In 2000, there were 90 households, out of which 27.8% had children under the age of 18 living with them, 48.9% were married couples living together, 22.2% had a female householder with no husband present, and 26.7% were non-families. 26.7% of all households were made up of individuals, and 15.6% had someone living alone who was 65 years of age or older. The average household size was 2.36 and the average family size was 2.83.

In 2000, in the town, the population was spread out, with 23.6% under the age of 18, 4.7% from 18 to 24, 26.4% from 25 to 44, 28.3% from 45 to 64, and 17.0% who were 65 years of age or older. The median age was 41 years. For every 100 females, there were 96.3 males. For every 100 females age 18 and over, there were 80.0 males.

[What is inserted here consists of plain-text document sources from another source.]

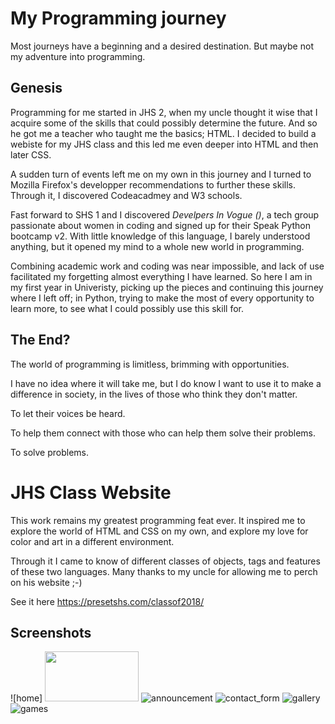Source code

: 
# My Programming journey

Most journeys have a beginning and a desired destination. But maybe not my adventure into programming.
## Genesis

Programming for me started in JHS 2, when my uncle thought it wise that I acquire some of the skills that could possibly determine the future. And so he got me a teacher who taught me the basics; HTML. 
I decided to build a webiste for my JHS class and this led me even deeper into HTML and then later CSS.

A sudden turn of events left me on my own in this journey and I turned to Mozilla Firefox's developper recommendations to further these skills. Through it, I discovered Codeacadmey and W3 schools. 

Fast forward to SHS 1 and I discovered *Develpers In Vogue (</div>)*, a tech group passionate about women in coding and signed up for their Speak Python bootcamp v2. With little knowledge of this language, I barely understood anything, but it opened my mind to a whole new world in programming. 

Combining academic work and coding was near impossible, and lack of use facilitated my forgetting almost everything I have learned. So here I am in my first year in Univeristy, picking up the pieces and continuing this journey where I left off; in Python, trying to make the most of every opportunity to learn more, to see what I could possibly use this skill for.

## The End?

The world of programming is limitless, brimming with opportunities. 

I have no idea where it will take me, but I do know I want to use it to make a difference in society, in the lives of those who think they don't matter. 

To let their voices be heard.

To help them connect with those who can help them solve their problems. 



To solve problems.




# JHS Class Website 

This work remains my greatest programming feat ever. 
It inspired me to explore the world of HTML and CSS on my own, and explore my love for color and art in a different environment.

Through it I came to know of different classes of objects, tags and features of these two languages.
Many thanks to my uncle for allowing me to perch on his website ;-)

See it here https://presetshs.com/classof2018/


## Screenshots

![home] <img src="https://user-images.githubusercontent.com/99098947/155430626-8f1487fd-c8f2-4e41-955a-c1f5a6e946e1.png" width="150" height="80">
![announcement](https://user-images.githubusercontent.com/99098947/155430633-ad7992b6-28f4-49d3-9f86-6763c0dcd009.png)
![contact_form](https://user-images.githubusercontent.com/99098947/155430637-31e94b9a-0a52-4e92-aa19-7bd225fddd00.png)
![gallery](https://user-images.githubusercontent.com/99098947/155430640-e737e5be-d9c3-4d42-8f4c-41953bc2201a.png)
![games](https://user-images.githubusercontent.com/99098947/155430645-a82120e3-68d1-4cab-9cc3-4783c6f05283.png)


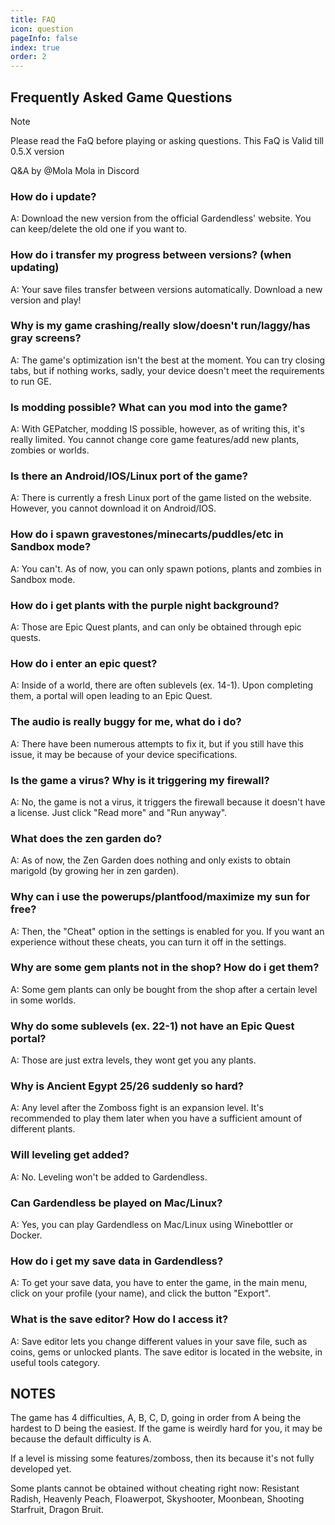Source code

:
 ```yaml
---
title: FAQ
icon: question
pageInfo: false
index: true
order: 2
---
```


<script setup>
    import { onMounted } from 'vue';
    onMounted(() => {
        (window.adsbygoogle = window.adsbygoogle || []).push({});
    })
</script>

## Frequently Asked Game Questions

> [!note]
> Please read the FaQ before playing or asking questions. This FaQ is Valid till 0.5.X version
>
> Q&A by @Mola Mola in Discord

<ins class="adsbygoogle"
     style="display:block"
     data-ad-client="ca-pub-2336226859954206"
     data-ad-slot="6758794743"
     data-ad-format="auto"
     data-full-width-responsive="true">
</ins>

### How do i update?

A: Download the new version from the official Gardendless' website. You can keep/delete the old one if you want to.

### How do i transfer my progress between versions? (when updating)

A: Your save files transfer between versions automatically. Download a new version and play!

### Why is my game crashing/really  slow/doesn't run/laggy/has gray screens?

A: The game's optimization isn't the best at the moment. You can try closing tabs, but if nothing works, sadly, your device doesn't meet the requirements to run GE.

### Is modding possible? What can you mod into the game?

A: With GEPatcher, modding IS possible, however, as of writing this, it's really limited. You cannot change core game features/add new plants, zombies or worlds.

### Is there an Android/IOS/Linux port of the game?

A: There is currently a fresh Linux port of the game listed on the website. However, you cannot download it on Android/IOS.

### How do i spawn gravestones/minecarts/puddles/etc in Sandbox mode?

A: You can't. As of now, you can only spawn potions, plants and zombies in Sandbox mode.

### How do i get plants with the purple night background?

A: Those are Epic Quest plants, and can only be obtained through epic quests.

### How do i enter an epic quest?

A: Inside of a world, there are often sublevels (ex. 14-1). Upon completing them, a portal will open leading to an Epic Quest.

### The audio is really buggy for me, what do i do?

A: There have been numerous attempts to fix it, but if you still have this issue, it may be because of your device specifications.

### Is the game a virus? Why is it triggering my firewall?

A: No, the game is not a virus, it triggers the firewall because it doesn't have a license. Just click "Read more" and "Run anyway".

### What does the zen garden do?

A: As of now, the Zen Garden does nothing and only exists to obtain marigold (by growing her in zen garden).

### Why can i use the powerups/plantfood/maximize my sun for free?

A: Then, the "Cheat" option in the settings is enabled for you. If you want an experience without these cheats, you can turn it off in the settings.

### Why are some gem plants not in the shop? How do i get them?

A: Some gem plants can only be bought from the shop after a certain level in some worlds.

### Why do some sublevels (ex. 22-1) not have an Epic Quest portal?

A: Those are just extra levels, they wont get you any plants.

### Why is Ancient Egypt 25/26 suddenly so hard?

A: Any level after the Zomboss fight is an expansion level. It's recommended to play them later when you have a sufficient amount of different plants.

### Will leveling get added?

A: No. Leveling won't be added to Gardendless.

### Can Gardendless be played on Mac/Linux?

A: Yes, you can play Gardendless on Mac/Linux using Winebottler or Docker.

### How do i get my save data in Gardendless?

A: To get your save data, you have to enter the game, in the main menu, click on your profile (your name), and click the button "Export".

### What is the save editor? How do I access it?

A: Save editor lets you change different values in your save file, such as coins, gems or unlocked plants. The save editor is located in the website, in useful tools category.

## NOTES

The game has 4 difficulties, A, B, C, D, going in order from A being the hardest to D being the easiest. If the game is weirdly hard for you, it may be because the default difficulty is A.

If a level is missing some features/zomboss, then its because it's not fully developed yet.

Some plants cannot be obtained without cheating right now: Resistant Radish, Heavenly Peach, Floawerpot, Skyshooter, Moonbean, Shooting Starfruit, Dragon Bruit.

In 2000, the median income for a household in the town was $22,212, and the median income for a family was $26,875. Males had a median income of $31,250 versus $19,792 for females. The per capita income for the town was $12,139. About 20.0% of families and 16.6% of the population were below the poverty line, including 16.9% of those under the age of eighteen and 17.1% of those 65 or over.